7 comments1 min readLW link

scasper 7 Apr 2023 16:23 UTC
LW: 4 AF: 3
−2
AF
I agree with this take. In general, I would like to see self-distillation, distillation in general, or other network compression techniques be studied more thoroughly for de-agentifying, de-backdooring, and robistifying networks. I think this would work pretty well and probably be pretty tractable to make ground on.
- research_prime_space 8 Apr 2023 2:49 UTC
  LW: 2 AF: 2
  1
  AF Parent
  I think self-distillation is better than network compression, as it possesses some decently strong theoretical guarantees that you’re reducing the complexity of the function. I haven’t really seen the same with the latter.
  But what research do you think would be valuable, other than the obvious (self-distill a deceptive, power-hungry model to see if the negative qualities go away)?
  - scasper 9 Apr 2023 22:25 UTC
    LW: 1 AF: 1
    0
    AF Parent
    One idea that comes to mind is to see if a chatbot who is vulnerable to DAN-type prompts could be made to be robust to them by self-distillation on non-DAN-type prompts.
    
    I’d also really like to see if self-distillation or similar could be used to more effectively scrub away undetectable trojans. https://arxiv.org/abs/2204.06974
    - research_prime_space 10 Apr 2023 0:13 UTC
      LW: 1 AF: 1
      0
      AF Parent
      I don’t really think that 1. would be true—following DAN-style prompts is the minimum complexity solution.
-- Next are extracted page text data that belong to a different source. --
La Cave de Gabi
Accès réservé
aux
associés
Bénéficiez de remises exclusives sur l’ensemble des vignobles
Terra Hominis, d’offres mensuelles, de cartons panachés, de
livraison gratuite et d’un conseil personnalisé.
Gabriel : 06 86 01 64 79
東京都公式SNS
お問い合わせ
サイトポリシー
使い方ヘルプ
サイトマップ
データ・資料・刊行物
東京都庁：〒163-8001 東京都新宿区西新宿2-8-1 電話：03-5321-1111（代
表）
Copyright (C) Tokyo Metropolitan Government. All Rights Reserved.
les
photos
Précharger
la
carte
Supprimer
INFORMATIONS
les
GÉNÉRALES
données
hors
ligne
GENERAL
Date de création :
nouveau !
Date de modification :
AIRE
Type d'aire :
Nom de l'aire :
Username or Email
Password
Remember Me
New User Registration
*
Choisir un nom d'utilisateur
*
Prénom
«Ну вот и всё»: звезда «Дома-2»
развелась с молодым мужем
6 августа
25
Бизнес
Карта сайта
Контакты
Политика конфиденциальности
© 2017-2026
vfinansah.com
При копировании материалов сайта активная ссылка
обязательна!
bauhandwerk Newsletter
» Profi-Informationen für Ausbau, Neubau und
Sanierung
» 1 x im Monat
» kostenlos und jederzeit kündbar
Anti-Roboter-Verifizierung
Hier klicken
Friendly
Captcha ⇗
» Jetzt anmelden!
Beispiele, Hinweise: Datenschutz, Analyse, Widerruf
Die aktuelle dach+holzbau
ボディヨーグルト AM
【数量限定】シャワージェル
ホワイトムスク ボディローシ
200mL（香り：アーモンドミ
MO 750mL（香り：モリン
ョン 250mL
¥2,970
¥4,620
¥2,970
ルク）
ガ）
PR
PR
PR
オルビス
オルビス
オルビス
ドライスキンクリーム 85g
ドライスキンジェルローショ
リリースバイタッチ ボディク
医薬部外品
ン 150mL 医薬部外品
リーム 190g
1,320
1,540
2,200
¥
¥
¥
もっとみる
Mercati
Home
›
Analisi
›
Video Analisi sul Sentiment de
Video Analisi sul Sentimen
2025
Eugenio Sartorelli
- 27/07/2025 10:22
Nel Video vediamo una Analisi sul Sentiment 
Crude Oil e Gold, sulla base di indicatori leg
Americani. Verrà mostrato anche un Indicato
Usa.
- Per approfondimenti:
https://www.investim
You want to act in accordance with the prompt.
      Backdoors don’t emerge naturally. So if it’s computationally infeasible to find an input where the original model and the backdoored model differ, then self-distillation on the backdoored model is going to be the same as self-distillation on the original model.
      The only scenario where I think self-distillation is useful would be if 1) you train a LLM on a dataset, 2) fine-tune it to be deceptive/power-seeking, and 3) self-distill it on the original dataset, then self-distilled model would likely no longer be deceptive/power-seeking.
quetzal_rainbow 7 Apr 2023 18:36 UTC
1 point
0
if the original model learned complex, power-seeking behaviors that doesn’t help it do well on the training data
The problem with power-seeking behavior is that it helps to do well in quite broad range of tasks.
- research_prime_space 8 Apr 2023 0:58 UTC
  2 points
  0
  Parent
  As of right now, I don’t think that LLMs are trained to be power seeking and deceptive.
  Power-seeking is likely if the model is directly maximizing rewards, but LLMs are not quite doing this.
research_prime_space 7 Apr 2023 16:02 UTC
LW: 1 AF: 1
0
AF
I just wanted to add another angle. Neural networks have a fundamental “simplicity bias”, where they learn low frequency components exponentially faster than high frequency components. Thus, self-distillation is likely to be more efficient than training on the original dataset (the function you’re learning has fewer high frequency components). This paper formalizes this claim.
But in practice, what this means is that training GPT-3.5 from scratch is hard but simply copying GPT-3.5 is pretty easy. Stanford was recently able to finetune a pretty bad 7B model to be as good as GPT-3.5 using only 52K examples (generated from GPT-3.5) and $600 of compute. This means that once a GPT is out there, it’s fairly easy for malevolent actors to replicate it. And while it’s unlikely that the original GPT model, given its strong simplicity bias, is engaging in complicated deceptive behavior, it’s highly likely that the malevolent actor has finetuned their model to be deceptive and power-seeking. This creates a perfect storm where malevolent AI can go rogue. I think this is a significant threat, and OpenAI should add some more guardrails to try and prevent this.